The conduct of criminal proceedings against officers of uniformed services has different legal consequences, depending on a particular piece of legislation regulating the area. At a glance, the laws applicable to officers of different law enforcement bodies are similar, but there are material differences regarding, for example, the consequences of a launch of criminal proceedings or application of pre-trial detention. The HFHR calls on the Prime Minister to undertake work aimed at addressing such differences.

First and foremost, applicable laws stipulate different grounds for the official suspension of officers subject to criminal proceedings.

“For instance, officers of the Prison Service are always put on suspension if detained pending trial, while the initiation of criminal proceedings in a case of an intentional criminal or fiscal offence prosecuted upon public allegation is in itself a sufficient basis for suspension of a police officer”, says Katarzyna Wiśniewska, a lawyer working with the HFHR.

A typical consequence of suspension is the withholding of the payment of one-half of the salary and statutory bonuses awarded during the period of suspension. However, also this rule is applied differently, and there are different rules on whether an officer is able to reclaim their entitlements to the withheld emoluments upon criminal proceedings are discontinued or end with an acquittal.

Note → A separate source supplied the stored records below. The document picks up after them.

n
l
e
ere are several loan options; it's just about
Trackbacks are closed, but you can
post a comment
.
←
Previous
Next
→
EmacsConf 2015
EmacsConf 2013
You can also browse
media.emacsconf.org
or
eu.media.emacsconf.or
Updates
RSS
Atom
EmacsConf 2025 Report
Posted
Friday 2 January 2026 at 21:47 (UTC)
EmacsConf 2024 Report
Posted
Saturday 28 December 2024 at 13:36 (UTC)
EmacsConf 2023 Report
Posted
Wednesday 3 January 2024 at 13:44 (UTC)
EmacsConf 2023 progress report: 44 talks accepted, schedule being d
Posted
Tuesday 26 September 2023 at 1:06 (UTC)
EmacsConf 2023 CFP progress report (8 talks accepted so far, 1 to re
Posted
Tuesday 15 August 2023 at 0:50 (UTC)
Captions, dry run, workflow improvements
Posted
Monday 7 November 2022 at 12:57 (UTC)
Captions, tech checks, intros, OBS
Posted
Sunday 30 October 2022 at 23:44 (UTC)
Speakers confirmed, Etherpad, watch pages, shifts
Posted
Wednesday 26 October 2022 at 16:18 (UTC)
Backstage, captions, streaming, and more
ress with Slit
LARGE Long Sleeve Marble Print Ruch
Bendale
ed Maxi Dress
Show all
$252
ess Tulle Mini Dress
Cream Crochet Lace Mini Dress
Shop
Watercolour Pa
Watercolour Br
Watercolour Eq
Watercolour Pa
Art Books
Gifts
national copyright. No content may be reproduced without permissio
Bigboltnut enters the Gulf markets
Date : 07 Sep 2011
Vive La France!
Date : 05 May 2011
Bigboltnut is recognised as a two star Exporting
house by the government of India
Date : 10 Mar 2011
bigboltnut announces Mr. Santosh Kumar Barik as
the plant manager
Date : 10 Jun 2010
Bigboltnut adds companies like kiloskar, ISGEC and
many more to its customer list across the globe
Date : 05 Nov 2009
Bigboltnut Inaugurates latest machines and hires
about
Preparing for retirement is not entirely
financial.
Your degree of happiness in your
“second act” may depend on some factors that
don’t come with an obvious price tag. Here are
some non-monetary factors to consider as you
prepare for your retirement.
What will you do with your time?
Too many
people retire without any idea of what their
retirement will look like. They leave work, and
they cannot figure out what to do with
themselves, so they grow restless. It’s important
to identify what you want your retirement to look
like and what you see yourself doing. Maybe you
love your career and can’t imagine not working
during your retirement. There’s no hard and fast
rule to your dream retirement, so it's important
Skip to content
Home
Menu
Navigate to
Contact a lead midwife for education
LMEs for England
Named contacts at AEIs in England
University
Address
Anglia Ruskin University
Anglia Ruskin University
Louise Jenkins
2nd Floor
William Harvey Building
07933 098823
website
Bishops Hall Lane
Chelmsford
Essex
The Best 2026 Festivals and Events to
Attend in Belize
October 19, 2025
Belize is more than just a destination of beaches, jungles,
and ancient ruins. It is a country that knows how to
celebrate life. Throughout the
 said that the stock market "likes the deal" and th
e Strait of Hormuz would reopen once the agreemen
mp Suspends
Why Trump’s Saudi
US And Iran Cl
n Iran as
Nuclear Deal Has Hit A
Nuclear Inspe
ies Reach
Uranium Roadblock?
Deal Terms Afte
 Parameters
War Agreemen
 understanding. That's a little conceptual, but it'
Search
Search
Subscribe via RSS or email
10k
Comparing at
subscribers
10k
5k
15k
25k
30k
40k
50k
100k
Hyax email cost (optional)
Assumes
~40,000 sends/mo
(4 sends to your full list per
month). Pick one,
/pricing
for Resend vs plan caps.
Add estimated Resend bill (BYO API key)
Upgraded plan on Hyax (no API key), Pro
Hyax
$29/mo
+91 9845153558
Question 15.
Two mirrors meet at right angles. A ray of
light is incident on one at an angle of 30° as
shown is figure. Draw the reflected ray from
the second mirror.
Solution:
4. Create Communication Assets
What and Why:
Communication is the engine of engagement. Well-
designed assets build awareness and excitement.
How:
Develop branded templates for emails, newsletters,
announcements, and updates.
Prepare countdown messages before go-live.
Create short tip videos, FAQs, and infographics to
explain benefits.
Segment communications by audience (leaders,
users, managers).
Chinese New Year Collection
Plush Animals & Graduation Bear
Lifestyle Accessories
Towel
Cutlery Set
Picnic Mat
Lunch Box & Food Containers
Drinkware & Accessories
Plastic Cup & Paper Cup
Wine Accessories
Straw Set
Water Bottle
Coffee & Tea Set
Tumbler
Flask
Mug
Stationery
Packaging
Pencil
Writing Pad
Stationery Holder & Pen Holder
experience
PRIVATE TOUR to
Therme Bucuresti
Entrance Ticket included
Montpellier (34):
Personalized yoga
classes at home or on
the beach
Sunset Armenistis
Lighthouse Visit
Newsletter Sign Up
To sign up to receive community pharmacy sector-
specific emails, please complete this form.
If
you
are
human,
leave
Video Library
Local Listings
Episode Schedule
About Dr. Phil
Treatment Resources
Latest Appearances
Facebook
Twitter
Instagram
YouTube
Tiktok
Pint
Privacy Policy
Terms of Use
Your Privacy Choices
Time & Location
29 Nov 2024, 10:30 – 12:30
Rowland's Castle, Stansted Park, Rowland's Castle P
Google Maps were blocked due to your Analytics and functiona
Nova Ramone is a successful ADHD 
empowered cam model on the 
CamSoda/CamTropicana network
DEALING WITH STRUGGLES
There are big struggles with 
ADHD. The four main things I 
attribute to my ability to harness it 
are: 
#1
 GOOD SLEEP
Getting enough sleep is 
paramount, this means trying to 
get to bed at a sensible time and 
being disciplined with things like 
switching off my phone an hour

“Police laws introduce different regulations depending on such grounds as the application of pre-trial detention, date of termination of criminal proceedings or reasons for discontinuation”, Ms Wiśniewska adds.

Last but not least, different uniformed services have different time frames for reinstatement of disciplinary proceedings. The Constitutional Tribunal is now hearing a case (no. SK 18/14) brought by the constitutional complaint of K.W., which seeks to invalidate article 135r (5) of the Police Act, the provision that states that disciplinary actions against police officers may only be reinstated within five years from the issuance of a disciplinary ruling.

“Differences appearing in different laws may be surprising given substantive similarities in entry criteria for persons who want to join the ranks of different services. It seems that different treatment is a consequence of individual regulations being enacted in different periods”, notes Artur Pietryka, an attorney with the Helsinki Foundation’s Strategic Litigation Programme.